Start of Document segment

# Chieftain A-frame Towing



## Bacchus (Mar 27, 2008)

Hopefully, we should be getting our new Chieftain within the month. I was thinking of going on a trip to Scotland ending up in Dunnet Bay Caravan Park nr Thurso, Highlands in June. A long way from my home in Llanelli S Wales! I've been toying with the idea of towing my Fiat Panda on an A-frame. I've towed it with my Adria Vision but I was wondering what the impact on the mpg of the Chieftain might be- it's a long journey and it might be cheaper/more convenient hiring when we get up there. Does anyone have any views. I'm ashamed to say I've only been to Scotland once and was captivated by the place but I'm not sure what I'm letting myself in for re roads and public transport - if we resorted to buses. Any view welcome


----------



## GerryD (Sep 20, 2007)

We tow a Smart behind our coachbuilt with 2.3Multijet. Towing uses about 1 extra MPG, so neglible cost. Drops us from abut 23.5 to 22.5.
Gerry


----------



## Dukeham (Feb 3, 2009)

Hi.
I have to agree with GerryD. 
I have a 3ltr Burstner Aviano & tow a Ford Ka & only loose 1-2mpg.
GC.


----------



## wakk44 (Jun 15, 2006)

I don't think that mpg is an issue,when I had the toad on the A frame it was only a couple of mpg less.

However you mentioned convenience in your post,for us that was an issue,suffice to say that we don't tow a car now.

We like to make the journey part of the holiday and stop at any interesting places sometimes wild camping or finding a remote CL/CS somewhere.

End of Document segment
Start of Record list

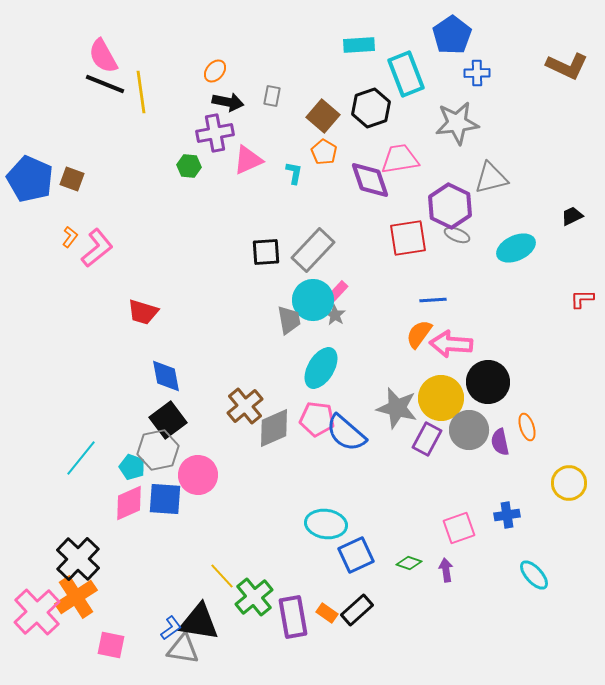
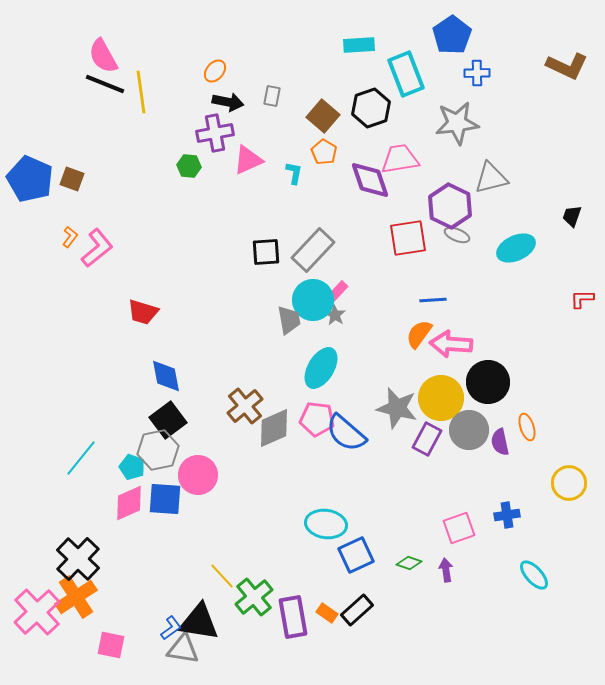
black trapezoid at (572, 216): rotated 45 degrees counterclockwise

End of Record list
Start of Record list

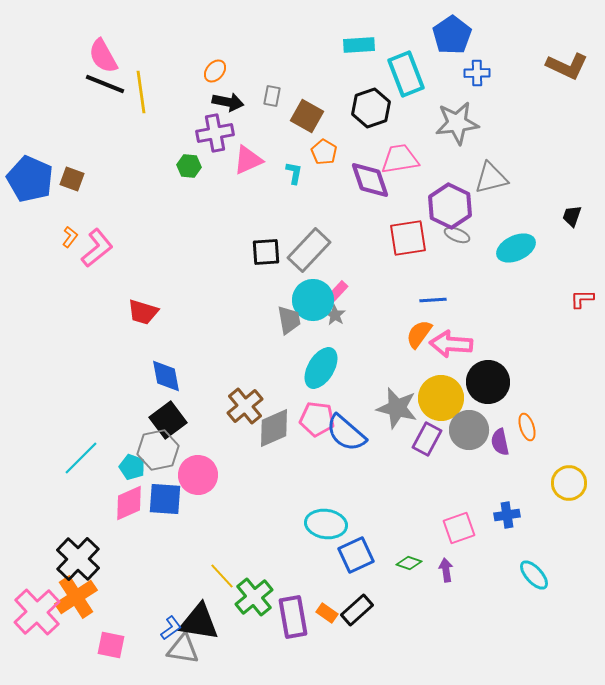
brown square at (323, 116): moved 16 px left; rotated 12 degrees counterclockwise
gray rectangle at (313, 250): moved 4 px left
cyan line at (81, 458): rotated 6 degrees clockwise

End of Record list

Challenge 1 ▸ From the A-frame towing thread, copy the stretch from "I have a 3ltr" through "of mpg less." word for word.
Challenge 2 ▸ In the A-frame towing thread, what car does Dukeham tow behind the Burstner Aviano?

Written response 1 ▸
I have a 3ltr Burstner Aviano & tow a Ford Ka & only loose 1-2mpg.
GC.


----------



## wakk44 (Jun 15, 2006)

I don't think that mpg is an issue,when I had the toad on the A frame it was only a couple of mpg less.

Written response 2 ▸ A Ford Ka.